Paperboard, the main material used in the beverage carton, is made from wood pulp, derived from trees such as spruce, pine birch and eucalyptus.
Paper mills make pulp from wood chips. Some of the paperboard is bleached to create a white outer surface for printing. Today, all ACE members use safe bleaching processes (free of elementary chlorine or 'ECF-free') and the emissions from the paper mills are strictly controlled.
The pulp is then washed before paperboard production. On the paperboard machine, wet pulp is combined into multiple layers to make the paperboard. A typical paperboard machine is 200-300 metres long and 5-8 metres wide, and operates at high speeds. Very sophisticated control processes maintain quality. The paperboard surface should be white and smooth to ensure quality printability; other key quality parameters are bending stiffness, thickness, and ability to be cut and folded.
Paperboard gives the carton strength and stability. There are different grades of paperboard, depending on the size of the carton, the distribution system (e.g. chilled or ambient) and the intended shelf-life of the product.
As virgin paperboard (from wood fibre rather than from recycled paper) is used for beverage cartons (to ensure quality, stiffness, and hygiene), ACE member companies have been working together to commit to source and trace wood from legal and acceptable sources.
Paper mills which produce the board for beverage cartons are reducing greenhouse gas emissions by progressively replacing fossil fuels with bio-energy.
More than 80% of the total energy used is from bio-energy these days and some of the mills also distribute excess heat to the nearby communities (district heating), helping further to minimise fossil fuel consumption and CO2 emissions in their neighbourhoods.

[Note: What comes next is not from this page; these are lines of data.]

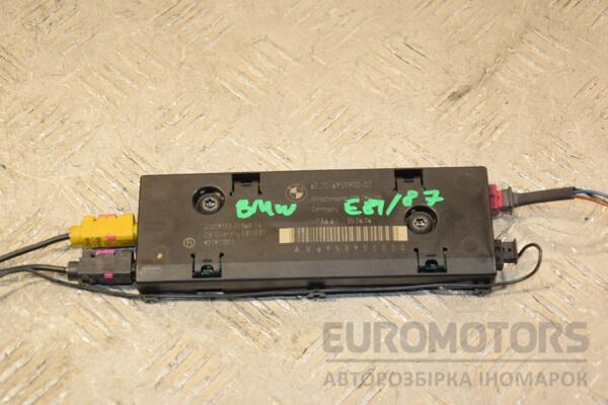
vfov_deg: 15.7
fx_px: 1469
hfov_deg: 23.4
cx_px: 304
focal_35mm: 87
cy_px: 202
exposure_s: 1/200
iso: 800
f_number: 5
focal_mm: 58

If this green energy was not generated and sold, it would have to be bought from non-renewable sources. The energy is generated from burning wood residues (bark, small branches, sawdust) and 'black liquor' (the hemicellulose- and lignine-containing residue from the pulping process).
High volumes of water are used in papermaking. However, just as the industry recycles carbon in the form of wood fibre in the packaging, the paper mills reuse water many times in a closed loop. And when water is ultimately discharged after purification, it is subject to very strict waste water discharge controls.